Abstract

The momentum is real, and it is welcome. Food is Medicine has moved from the margins to the mainstream of health policy. Nutrition is finally working its way into medical education. There is growing recognition of the toll ultra-processed foods take on human health.
I see this work up close: I serve on the Texas Nutrition Advisory Committee (TNAC), the governor-appointed body created by Texas Senate Bill 25 to examine how nutrition shapes human health and how ultra-processed foods drive chronic disease, to review the science independently, and to help develop the state’s dietary and nutritional guidelines.
And yet, amid all of it, one voice is missing: the average lifestyle medicine clinician. For more than two decades, these clinicians have been prescribing nutrition as a therapeutic intervention—not studying it, not piloting it, doing it. Their experience belongs at the center of this conversation. Instead, it is largely absent from it.
So let me say plainly what that experience has taught us.
Food is Medicine is not a metaphor. But it is being misread, and that misreading is costing us clinical results. When we say food has the power to prevent, treat, and often reverse lifestyle-related chronic disease, we are not saying: hand someone a produce box and call it a prescription. We are not saying that medically tailored meals or medically tailored groceries, on their own, will move HbA1c or systolic blood pressure. Access, without context, is not therapy.
Food is Medicine, when done right, is a comprehensive therapeutic intervention. It requires nutrition education. Culinary skill building. Ongoing clinical support. Behavior change infrastructure. And, critically, it must be prescribed and guided by lifestyle medicine-trained clinicians who understand how to use food as medicine, not merely alongside it.
Hollis-Hansen and colleagues make the case clearly: behavioral strategies, nutrition education, and culinary training are not add-ons to Food is Medicine programs; they are the intervention. Strip them out, and we are no longer measuring treatment. 1 We are measuring access. When a study provides the food but omits the education, the skills, and the clinical relationship that turn food into therapy, the result is null because the finding is not whether food works. It is a finding about an incomplete intervention.

§ DATASET
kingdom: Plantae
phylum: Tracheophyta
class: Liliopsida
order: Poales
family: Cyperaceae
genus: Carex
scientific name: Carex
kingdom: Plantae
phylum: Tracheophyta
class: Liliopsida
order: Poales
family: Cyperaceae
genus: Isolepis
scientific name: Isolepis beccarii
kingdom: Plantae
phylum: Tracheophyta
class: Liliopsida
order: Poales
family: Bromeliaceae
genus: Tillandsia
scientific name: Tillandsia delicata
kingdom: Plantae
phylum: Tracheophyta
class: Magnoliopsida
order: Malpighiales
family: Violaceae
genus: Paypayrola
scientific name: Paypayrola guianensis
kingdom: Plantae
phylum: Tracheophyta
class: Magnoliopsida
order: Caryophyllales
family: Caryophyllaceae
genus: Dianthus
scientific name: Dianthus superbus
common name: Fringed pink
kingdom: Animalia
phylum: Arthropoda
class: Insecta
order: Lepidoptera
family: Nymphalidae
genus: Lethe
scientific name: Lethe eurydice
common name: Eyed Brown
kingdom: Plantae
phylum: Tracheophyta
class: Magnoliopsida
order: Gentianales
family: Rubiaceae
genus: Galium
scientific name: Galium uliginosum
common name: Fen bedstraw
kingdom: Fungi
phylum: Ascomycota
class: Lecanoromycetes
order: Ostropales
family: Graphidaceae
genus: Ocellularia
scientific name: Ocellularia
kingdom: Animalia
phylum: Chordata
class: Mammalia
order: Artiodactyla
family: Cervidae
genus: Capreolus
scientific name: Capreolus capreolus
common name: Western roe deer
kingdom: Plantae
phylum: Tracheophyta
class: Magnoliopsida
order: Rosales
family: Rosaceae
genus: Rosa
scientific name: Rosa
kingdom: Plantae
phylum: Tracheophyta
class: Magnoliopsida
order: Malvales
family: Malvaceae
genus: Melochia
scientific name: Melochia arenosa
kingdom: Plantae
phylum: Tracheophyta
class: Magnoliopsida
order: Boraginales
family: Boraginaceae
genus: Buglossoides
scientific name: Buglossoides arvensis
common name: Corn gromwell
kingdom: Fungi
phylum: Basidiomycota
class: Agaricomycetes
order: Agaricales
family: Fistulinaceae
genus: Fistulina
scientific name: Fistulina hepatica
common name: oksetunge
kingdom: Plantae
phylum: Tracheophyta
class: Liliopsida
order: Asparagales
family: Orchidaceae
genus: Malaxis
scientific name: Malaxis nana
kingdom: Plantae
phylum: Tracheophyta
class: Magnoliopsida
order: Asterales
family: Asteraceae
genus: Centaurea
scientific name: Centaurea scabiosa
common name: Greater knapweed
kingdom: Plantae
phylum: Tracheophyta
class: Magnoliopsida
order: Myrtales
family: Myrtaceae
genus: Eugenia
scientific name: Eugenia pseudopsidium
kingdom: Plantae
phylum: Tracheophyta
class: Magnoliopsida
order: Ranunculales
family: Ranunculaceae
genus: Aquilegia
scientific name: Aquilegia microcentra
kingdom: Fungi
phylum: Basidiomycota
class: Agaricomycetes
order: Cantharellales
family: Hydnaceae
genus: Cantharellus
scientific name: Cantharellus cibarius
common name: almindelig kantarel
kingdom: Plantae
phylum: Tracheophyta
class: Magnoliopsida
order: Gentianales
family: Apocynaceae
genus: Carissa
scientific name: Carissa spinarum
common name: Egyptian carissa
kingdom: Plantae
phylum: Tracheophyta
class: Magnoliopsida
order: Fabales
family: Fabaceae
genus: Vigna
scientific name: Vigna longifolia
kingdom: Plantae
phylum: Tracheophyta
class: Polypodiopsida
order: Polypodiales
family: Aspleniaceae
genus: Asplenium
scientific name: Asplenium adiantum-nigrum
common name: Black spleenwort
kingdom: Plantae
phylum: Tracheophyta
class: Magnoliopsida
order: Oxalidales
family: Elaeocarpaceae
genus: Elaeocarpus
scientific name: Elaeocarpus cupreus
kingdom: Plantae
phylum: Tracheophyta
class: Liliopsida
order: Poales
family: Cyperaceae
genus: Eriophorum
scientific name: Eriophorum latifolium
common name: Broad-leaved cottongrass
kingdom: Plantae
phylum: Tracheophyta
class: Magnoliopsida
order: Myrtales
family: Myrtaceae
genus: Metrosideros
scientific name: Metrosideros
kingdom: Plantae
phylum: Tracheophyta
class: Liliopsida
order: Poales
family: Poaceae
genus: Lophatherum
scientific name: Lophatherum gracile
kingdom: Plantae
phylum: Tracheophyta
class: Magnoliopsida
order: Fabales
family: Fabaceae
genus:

§ REQUIRED ACTIONS
1: Translate this sentence from the Food is Medicine abstract into Spanish: "Access, without context, is not therapy."
2: Extend the Food is Medicine abstract with a few sentences that pick up after its final sentence.

§ ANSWERS TO THE TASKS
1: El acceso, sin contexto, no es terapia.

2:
Those of us who have practiced lifestyle medicine know this firsthand. We have watched patients reverse type 2 diabetes, normalize blood pressure, and reduce their medication burden—not because we handed them a grocery voucher, but because we built a therapeutic relationship around food, taught them what to do with it, and walked with them through the change. The food mattered. So did everything we wrapped around it.
This is not an argument against produce prescriptions, medically tailored meals, or the policy and payment work now underway. It is an argument for designing them and studying them as they are meant to be. If we want Food is Medicine to earn its place in coverage decisions and clinical guidelines, the trials that test it have to reflect how it actually works at the bedside: nutrition education, culinary skills, behavior change support, and clinician guidance built into the intervention itself, and the whole of it measured.
The good news is that the proof is not waiting to be discovered. It already exists, quietly, consistently, in the clinics of practitioners who have spent their careers turning food into treatment and watching it work. The question is no longer whether food is medicine. The question is whether we are finally willing to prescribe it as we mean it, and to listen to the clinicians who have known how all along.
Food is Medicine works. The people who have spent two decades proving it deserve, at last, to be heard.